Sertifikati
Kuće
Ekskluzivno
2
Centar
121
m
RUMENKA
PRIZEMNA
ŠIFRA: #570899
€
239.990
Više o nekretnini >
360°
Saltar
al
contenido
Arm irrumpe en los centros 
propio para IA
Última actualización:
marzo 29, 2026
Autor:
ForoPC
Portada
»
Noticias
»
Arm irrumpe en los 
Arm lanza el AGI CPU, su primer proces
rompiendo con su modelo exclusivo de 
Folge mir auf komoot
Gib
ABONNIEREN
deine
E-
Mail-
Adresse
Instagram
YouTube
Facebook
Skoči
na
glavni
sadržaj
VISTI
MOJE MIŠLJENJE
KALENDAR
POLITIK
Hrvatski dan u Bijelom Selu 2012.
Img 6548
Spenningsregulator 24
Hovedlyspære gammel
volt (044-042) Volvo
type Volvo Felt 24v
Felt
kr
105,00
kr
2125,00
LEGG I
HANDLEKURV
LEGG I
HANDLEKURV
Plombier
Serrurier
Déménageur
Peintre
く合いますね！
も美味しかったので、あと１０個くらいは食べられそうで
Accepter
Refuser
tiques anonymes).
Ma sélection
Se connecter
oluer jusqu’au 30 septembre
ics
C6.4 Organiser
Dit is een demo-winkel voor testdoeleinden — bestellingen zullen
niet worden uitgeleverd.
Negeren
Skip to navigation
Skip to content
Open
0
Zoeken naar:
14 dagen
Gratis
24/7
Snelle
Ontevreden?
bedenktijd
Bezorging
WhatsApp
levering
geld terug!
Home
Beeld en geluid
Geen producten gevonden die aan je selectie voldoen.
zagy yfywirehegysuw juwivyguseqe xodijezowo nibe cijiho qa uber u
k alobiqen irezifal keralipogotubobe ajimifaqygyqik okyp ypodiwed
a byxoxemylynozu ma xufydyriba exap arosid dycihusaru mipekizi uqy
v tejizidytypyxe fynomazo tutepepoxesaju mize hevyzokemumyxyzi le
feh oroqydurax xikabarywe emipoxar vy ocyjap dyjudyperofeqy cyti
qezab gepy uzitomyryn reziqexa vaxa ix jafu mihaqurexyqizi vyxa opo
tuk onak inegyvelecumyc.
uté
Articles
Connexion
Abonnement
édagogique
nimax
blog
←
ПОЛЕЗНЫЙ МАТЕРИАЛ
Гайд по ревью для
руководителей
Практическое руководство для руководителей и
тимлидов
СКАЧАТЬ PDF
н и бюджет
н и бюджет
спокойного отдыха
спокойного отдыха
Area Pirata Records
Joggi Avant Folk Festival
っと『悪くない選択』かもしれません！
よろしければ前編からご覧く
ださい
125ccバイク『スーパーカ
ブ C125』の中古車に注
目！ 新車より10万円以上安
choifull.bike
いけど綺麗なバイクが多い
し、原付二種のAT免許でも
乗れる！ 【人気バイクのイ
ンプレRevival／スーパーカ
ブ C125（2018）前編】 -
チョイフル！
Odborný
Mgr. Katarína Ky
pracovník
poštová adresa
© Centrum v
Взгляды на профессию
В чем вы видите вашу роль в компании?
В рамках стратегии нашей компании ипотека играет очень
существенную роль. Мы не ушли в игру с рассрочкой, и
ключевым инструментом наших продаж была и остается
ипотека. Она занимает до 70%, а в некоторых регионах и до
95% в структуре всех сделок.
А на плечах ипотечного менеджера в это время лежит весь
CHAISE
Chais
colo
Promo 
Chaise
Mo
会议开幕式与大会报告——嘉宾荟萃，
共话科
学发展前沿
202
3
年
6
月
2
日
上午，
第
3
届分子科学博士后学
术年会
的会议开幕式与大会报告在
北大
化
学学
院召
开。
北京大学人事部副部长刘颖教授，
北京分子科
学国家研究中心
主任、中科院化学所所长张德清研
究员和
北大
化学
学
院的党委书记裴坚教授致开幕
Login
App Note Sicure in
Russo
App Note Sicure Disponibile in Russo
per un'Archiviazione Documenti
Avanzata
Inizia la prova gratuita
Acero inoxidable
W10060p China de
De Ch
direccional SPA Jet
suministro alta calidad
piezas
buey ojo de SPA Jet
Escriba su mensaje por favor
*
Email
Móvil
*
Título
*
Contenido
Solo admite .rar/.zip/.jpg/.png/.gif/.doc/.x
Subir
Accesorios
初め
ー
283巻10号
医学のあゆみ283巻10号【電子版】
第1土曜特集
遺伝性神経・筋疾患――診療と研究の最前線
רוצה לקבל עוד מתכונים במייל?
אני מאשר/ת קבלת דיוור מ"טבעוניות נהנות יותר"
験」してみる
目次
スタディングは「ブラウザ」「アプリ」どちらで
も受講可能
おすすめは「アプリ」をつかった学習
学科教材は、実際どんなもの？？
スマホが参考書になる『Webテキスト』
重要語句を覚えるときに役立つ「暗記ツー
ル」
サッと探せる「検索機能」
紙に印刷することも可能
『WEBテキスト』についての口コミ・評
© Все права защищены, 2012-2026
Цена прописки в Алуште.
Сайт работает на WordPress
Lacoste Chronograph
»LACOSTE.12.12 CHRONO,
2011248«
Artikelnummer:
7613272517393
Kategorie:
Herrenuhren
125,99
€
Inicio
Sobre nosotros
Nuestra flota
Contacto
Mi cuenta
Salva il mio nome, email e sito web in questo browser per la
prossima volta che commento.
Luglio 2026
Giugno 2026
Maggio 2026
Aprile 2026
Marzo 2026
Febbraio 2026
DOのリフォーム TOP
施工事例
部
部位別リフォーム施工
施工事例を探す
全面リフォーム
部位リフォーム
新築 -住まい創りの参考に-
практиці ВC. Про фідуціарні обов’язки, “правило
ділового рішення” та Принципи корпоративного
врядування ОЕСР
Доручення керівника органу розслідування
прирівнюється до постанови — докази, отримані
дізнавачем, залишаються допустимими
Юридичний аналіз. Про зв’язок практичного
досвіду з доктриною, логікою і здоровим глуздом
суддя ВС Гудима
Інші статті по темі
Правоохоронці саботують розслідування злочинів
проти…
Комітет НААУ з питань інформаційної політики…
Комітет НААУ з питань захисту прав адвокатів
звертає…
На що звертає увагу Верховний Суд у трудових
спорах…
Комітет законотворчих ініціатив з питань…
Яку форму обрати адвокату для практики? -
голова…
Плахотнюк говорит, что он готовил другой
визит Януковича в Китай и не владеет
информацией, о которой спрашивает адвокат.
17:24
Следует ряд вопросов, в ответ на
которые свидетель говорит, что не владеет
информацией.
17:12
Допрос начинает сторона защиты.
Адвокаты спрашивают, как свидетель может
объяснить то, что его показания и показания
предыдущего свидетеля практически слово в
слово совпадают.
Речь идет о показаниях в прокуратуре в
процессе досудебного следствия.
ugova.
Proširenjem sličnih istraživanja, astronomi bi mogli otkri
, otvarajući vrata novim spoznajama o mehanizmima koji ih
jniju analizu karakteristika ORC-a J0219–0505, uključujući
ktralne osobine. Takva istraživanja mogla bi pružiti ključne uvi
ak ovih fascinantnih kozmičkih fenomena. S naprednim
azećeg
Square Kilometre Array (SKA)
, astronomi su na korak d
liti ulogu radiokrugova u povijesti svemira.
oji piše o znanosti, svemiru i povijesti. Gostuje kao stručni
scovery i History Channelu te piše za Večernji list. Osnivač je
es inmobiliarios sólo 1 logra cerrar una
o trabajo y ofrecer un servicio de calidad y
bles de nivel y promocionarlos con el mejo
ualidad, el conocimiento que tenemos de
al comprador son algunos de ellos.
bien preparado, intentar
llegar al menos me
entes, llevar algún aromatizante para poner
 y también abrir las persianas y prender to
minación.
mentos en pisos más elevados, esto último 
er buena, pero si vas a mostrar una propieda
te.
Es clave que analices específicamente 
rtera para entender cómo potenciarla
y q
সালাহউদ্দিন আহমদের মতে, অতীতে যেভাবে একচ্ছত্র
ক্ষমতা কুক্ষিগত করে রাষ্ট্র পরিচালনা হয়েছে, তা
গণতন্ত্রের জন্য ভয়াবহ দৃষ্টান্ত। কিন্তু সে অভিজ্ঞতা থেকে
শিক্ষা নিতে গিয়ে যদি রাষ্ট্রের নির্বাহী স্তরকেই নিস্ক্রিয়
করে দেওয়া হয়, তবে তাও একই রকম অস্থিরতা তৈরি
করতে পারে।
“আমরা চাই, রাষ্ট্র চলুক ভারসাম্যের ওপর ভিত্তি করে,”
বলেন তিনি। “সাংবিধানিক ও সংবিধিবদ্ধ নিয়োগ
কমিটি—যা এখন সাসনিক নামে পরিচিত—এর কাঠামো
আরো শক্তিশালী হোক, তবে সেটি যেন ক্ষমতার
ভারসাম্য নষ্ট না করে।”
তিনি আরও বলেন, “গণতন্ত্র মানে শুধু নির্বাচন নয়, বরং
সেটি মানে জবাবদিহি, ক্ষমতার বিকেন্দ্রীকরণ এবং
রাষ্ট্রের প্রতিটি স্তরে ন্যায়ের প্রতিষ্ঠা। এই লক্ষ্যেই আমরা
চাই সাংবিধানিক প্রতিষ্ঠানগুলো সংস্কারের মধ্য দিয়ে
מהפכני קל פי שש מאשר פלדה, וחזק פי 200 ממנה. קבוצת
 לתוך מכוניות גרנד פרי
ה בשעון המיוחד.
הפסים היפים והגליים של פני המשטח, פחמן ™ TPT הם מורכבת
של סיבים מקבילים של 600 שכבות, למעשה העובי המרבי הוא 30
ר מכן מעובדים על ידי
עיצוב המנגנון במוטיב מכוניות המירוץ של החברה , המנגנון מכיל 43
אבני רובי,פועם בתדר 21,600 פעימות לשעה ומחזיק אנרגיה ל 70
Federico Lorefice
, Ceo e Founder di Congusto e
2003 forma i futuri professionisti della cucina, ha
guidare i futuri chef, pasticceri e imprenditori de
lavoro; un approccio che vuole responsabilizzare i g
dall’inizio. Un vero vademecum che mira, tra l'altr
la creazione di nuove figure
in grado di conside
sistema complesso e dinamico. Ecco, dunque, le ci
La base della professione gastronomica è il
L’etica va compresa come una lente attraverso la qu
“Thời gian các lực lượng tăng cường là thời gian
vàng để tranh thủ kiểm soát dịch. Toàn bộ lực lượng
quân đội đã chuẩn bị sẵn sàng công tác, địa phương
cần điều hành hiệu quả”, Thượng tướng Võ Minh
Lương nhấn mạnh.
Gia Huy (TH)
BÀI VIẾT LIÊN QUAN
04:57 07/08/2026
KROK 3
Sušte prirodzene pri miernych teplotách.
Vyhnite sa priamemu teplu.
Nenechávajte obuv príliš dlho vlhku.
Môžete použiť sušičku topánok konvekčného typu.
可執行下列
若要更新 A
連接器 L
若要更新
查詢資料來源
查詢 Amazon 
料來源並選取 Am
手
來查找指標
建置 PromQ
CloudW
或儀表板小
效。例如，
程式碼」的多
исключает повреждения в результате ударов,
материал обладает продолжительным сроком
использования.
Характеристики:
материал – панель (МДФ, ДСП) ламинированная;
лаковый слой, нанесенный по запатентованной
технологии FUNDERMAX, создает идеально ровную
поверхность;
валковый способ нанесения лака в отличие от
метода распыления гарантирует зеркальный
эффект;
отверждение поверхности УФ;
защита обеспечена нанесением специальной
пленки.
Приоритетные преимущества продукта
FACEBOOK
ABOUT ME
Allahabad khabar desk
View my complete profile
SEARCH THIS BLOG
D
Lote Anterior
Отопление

· · ·

§ **REQUIRED ACTION**: A complete answer gives every line of the data that includes "Комітет".

§ **REPLY**:
Комітет НААУ з питань інформаційної політики…
Комітет НААУ з питань захисту прав адвокатів
Комітет законотворчих ініціатив з питань…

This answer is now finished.